与野党の鋭い法理攻防…違憲論から立法の弾力まで
立法過程では、与野党間の哲学と法的解釈が鋭く対立した。与党は、捜査と起訴権限が一つの機関に集中する際に発生する権力の肥大化を防ぎ、検察の偏った捜査を元から遮断すべき点を改正案の正当性の根拠とした。市民社会団体も、長期間にわたり検察改革を要求してきた点から、今回の通過を司法の正義の重要な進展と評価した。一方、国民の力は強烈なカードを切り出した。警察の捜査結果を検察が審査し再捜査する「補充捜査権」さえ完全に廃止することは、憲法が保障する検察官の独立性と公訴提起権限を深刻に侵害する行為だと主張した。国民の力は同法案の違憲性が濃厚である点を挙げ、憲法裁判所に権限争議審判や憲法訴願を請求すると明らかにした。政界を中心に法的妥当性を巡り激しい攻防が予想される理由である。

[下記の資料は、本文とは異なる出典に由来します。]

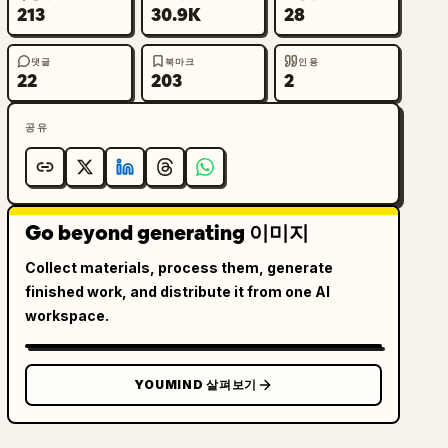
213
30.9K
28
댓글
북마크
인용
22
203
2
공유
Go beyond generating 이미지
Collect materials, process them, generate
finished work, and distribute it from one AI
workspace.
YOUMIND 살펴보기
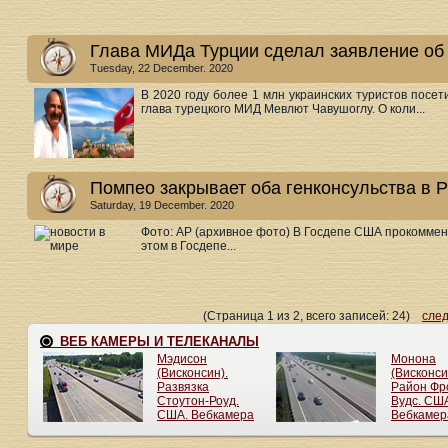
Глава МИДа Турции сделал заявление об 
Tuesday, 22 December. 2020
В 2020 году более 1 млн украинских туристов посе
глава турецкого МИД Мевлют Чавушоглу. О коли...
Помпео закрывает оба генконсульства в 
Saturday, 19 December. 2020
Фото: АР (архивное фото) В Госдепе США прокоммен
этом в Госдепе...
(Страница 1 из 2, всего записей: 24)
сле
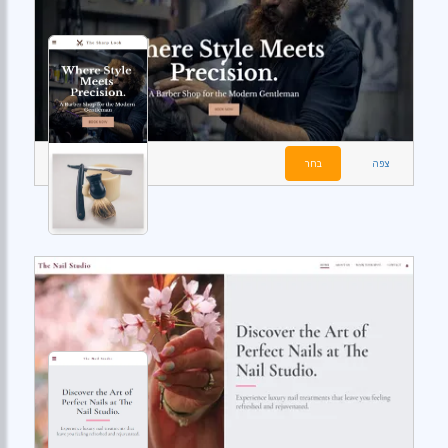
צפה
בחר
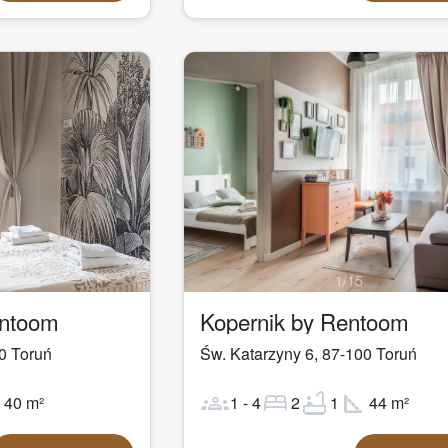
1
/
15
entoom
Kopernik by Rentoom
0
Toruń
Św. Katarzyny 6
,
87-100
Toruń
ot
groups
bed
bathtub
square_foot
40
m²
1
-
4
2
1
44
m²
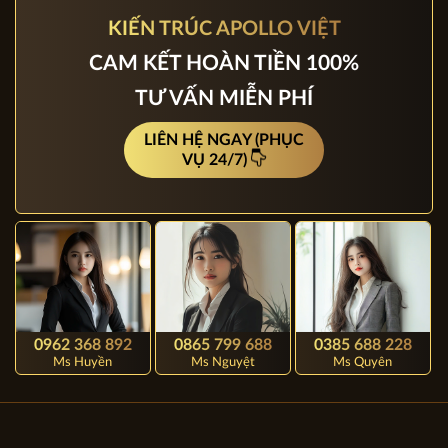
KIẾN TRÚC APOLLO VIỆT
CAM KẾT HOÀN TIỀN 100%
TƯ VẤN MIỄN PHÍ
LIÊN HỆ NGAY (PHỤC
VỤ 24/7)
0962 368 892
0865 799 688
0385 688 228
Ms Huyền
Ms Nguyệt
Ms Quyên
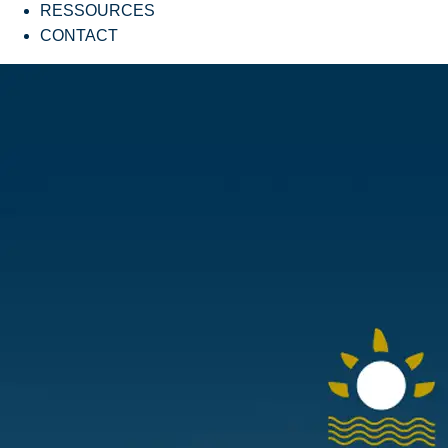
RESSOURCES
CONTACT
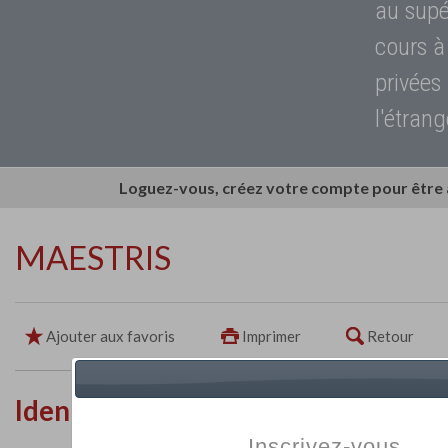
au supé
cours à
privées
l'étrang
Loguez-vous, créez votre compte pour être
MAESTRIS
Ajouter aux favoris
Imprimer
Retour
Identité de l'établissement
Inscrivez-vous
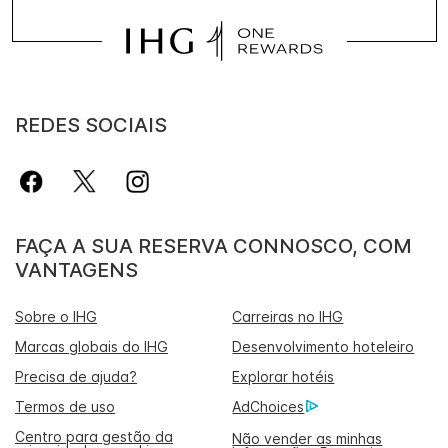
REDES SOCIAIS
FAÇA A SUA RESERVA CONNOSCO, COM
VANTAGENS
Sobre o IHG
Carreiras no IHG
Marcas globais do IHG
Desenvolvimento hoteleiro
Precisa de ajuda?
Explorar hotéis
Termos de uso
AdChoices
Centro para gestão da
Não vender as minhas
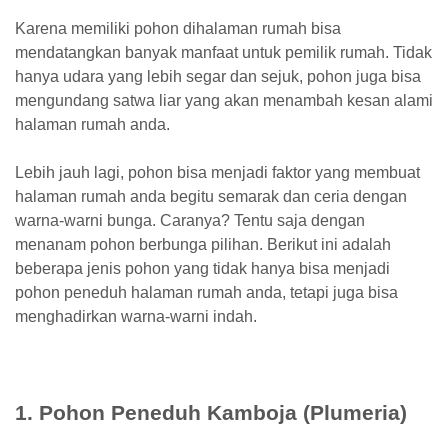
Karena memiliki pohon dihalaman rumah bisa
mendatangkan banyak manfaat untuk pemilik rumah. Tidak
hanya udara yang lebih segar dan sejuk, pohon juga bisa
mengundang satwa liar yang akan menambah kesan alami
halaman rumah anda.
Lebih jauh lagi, pohon bisa menjadi faktor yang membuat
halaman rumah anda begitu semarak dan ceria dengan
warna-warni bunga. Caranya? Tentu saja dengan
menanam pohon berbunga pilihan. Berikut ini adalah
beberapa jenis pohon yang tidak hanya bisa menjadi
pohon peneduh halaman rumah anda, tetapi juga bisa
menghadirkan warna-warni indah.
1. Pohon Peneduh Kamboja (Plumeria)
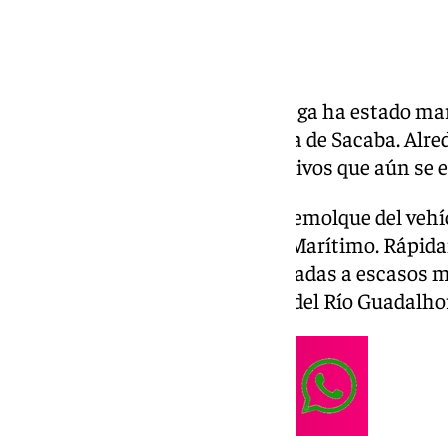
La tarde de este martes en Málaga ha estado mar
caravana en la playa malagueña de Sacaba. Alrede
vehículo salió ardiendo por motivos que aún se 
Las llamas se originaron en el remolque del veh
descampado próximo al Paseo Marítimo. Rápida
varias palmeras de la zona, situadas a escasos 
Mar, junto a la desembocadura del Río Guadalho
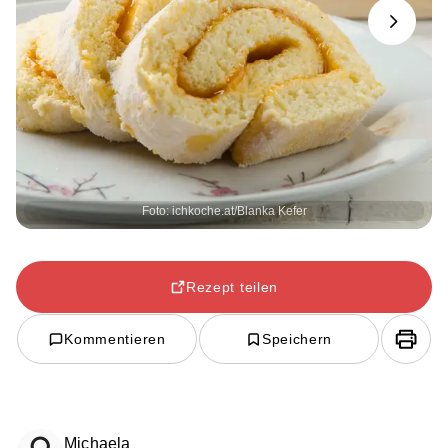
Next
Foto: ichkoche.at/Blanka Kefer
Rezept teilen
Kommentieren
Speichern
Michaela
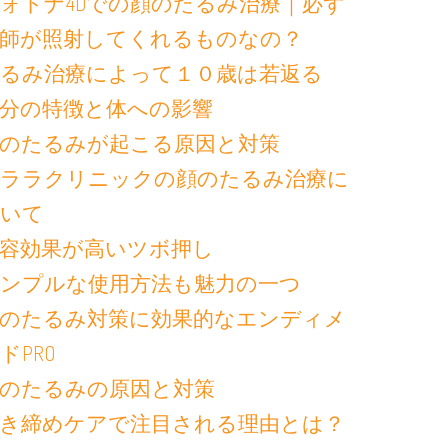
ォトナ4Dでの顔のたるみ治療｜必ず
師が照射してくれるものなの？
るみ治療によって１０歳は若返る
分の特徴と体への影響
のたるみが起こる原因と対策
ララクリニックの顔のたるみ治療に
いて
容効果が高いツボ押し
ンプルな使用方法も魅力の一つ
のたるみ対策に効果的なエンディメ
ドPRO
のたるみの原因と対策
き締めケアで注目される理由とは？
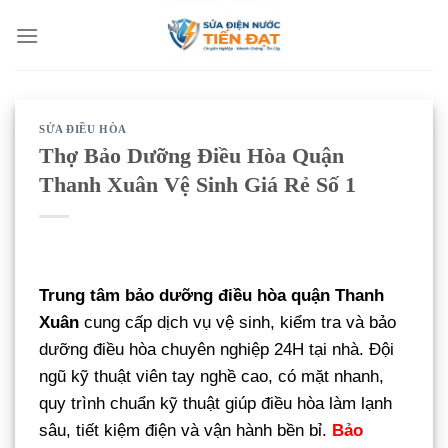
Bỏ
qua
nội
dung
SỬA ĐIỀU HÒA
Thợ Bảo Dưỡng Điều Hòa Quận
Thanh Xuân Vệ Sinh Giá Rẻ Số 1
Trung tâm bảo dưỡng điều hòa quận Thanh
Xuân
cung cấp dịch vụ vệ sinh, kiểm tra và bảo
dưỡng điều hòa chuyên nghiệp 24H tại nhà. Đội
ngũ kỹ thuật viên tay nghề cao, có mặt nhanh,
quy trình chuẩn kỹ thuật giúp điều hòa làm lạnh
sâu, tiết kiệm điện và vận hành bền bỉ.
Bảo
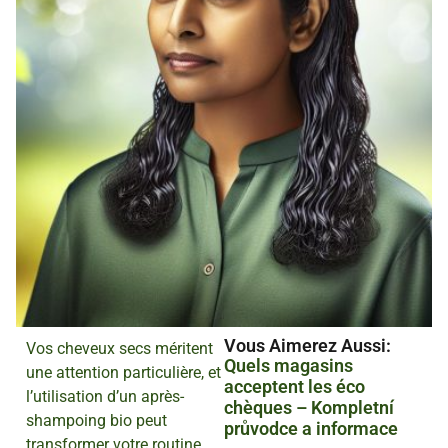
Vous Aimerez Aussi :
Vos cheveux secs méritent
Quels magasins
une attention particulière, et
acceptent les éco
l’utilisation d’un après-
chèques – Kompletní
shampoing bio peut
průvodce a informace
transformer votre routine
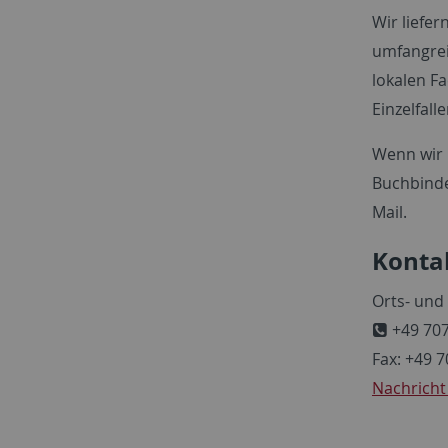
Wir liefer
umfangrei
lokalen F
Einzelfall
Wenn wir 
Buchbinde
Mail.
Konta
Orts- und
+49 707
Fax: +49 
Nachricht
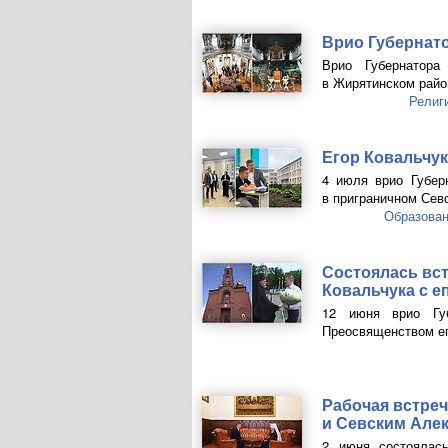
Врио Губернат
Врио Губернатора
в Жирятинском райо
Религ
Егор Ковальчук
4 июля врио Губер
в приграничном Сев
Образова
Состоялась вст
Ковальчука с 
12 июня врио Губ
Преосвященством е
Рабочая встре
и Севским Але
2 июня состоялась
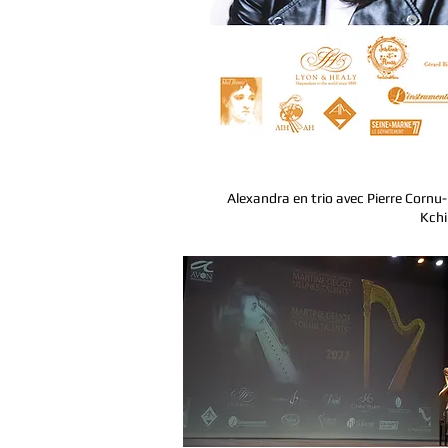
Alexandra en trio avec Pierre Cornu
Kchi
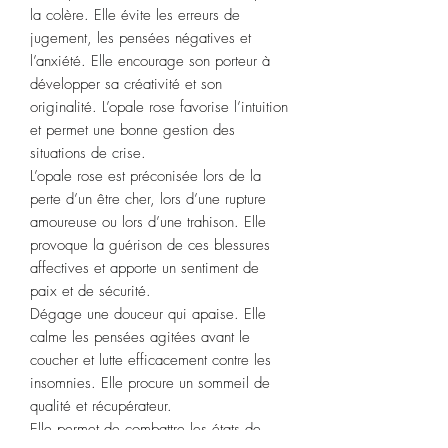
la colère. Elle évite les erreurs de
jugement, les pensées négatives et
l’anxiété. Elle encourage son porteur à
développer sa créativité et son
originalité. L’opale rose favorise l’intuition
et permet une bonne gestion des
situations de crise.
L’opale rose est préconisée lors de la
perte d’un être cher, lors d’une rupture
amoureuse ou lors d’une trahison. Elle
provoque la guérison de ces blessures
affectives et apporte un sentiment de
paix et de sécurité.
Dégage une douceur qui apaise. Elle
calme les pensées agitées avant le
coucher et lutte efficacement contre les
insomnies. Elle procure un sommeil de
qualité et récupérateur.
Elle permet de combattre les états de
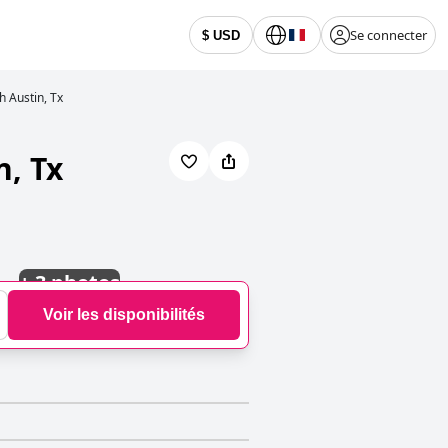
Se connecter
$ USD
 Austin, Tx
, Tx
+
3 photos
Voir les disponibilités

8月臨時国会の焦点…ファストトラック短縮と特検法局面
司法体系の大規模な変化にもかかわらず、国会の日程は政治的な膠着状態に直面している。与野党は8月の臨時国会でも緊迫した対立を続ける見通しだ。新たな捜査体系を補完する「7大犯罪全件送致法案」の処理速度を巡り調整が必要だ。同時に、法案審議期間を現行の330日から90日に大幅に短縮し、国会の立法遅延を防ぐ趣旨の国会法改正案も本会議に上程される予定だ。いわゆるファストトラック(法案の迅速処理を支援する制度)を改編する同法案も、所管委員会の審査を経て与野党の利害関係が鋭く衝突している。さらに、大統領室官舎移転疑惑を捜査する総合特検が関連議員を召喚するなど、外部の変数も政治日程に多大な影響を与えている。司法制度の根幹を揺るがす立法措置が実際の現場でどのような実効性を発揮するかは、今後開かれる国会の法案審査結果と憲法裁判所の法的判断によって最終的に決定されるだろう。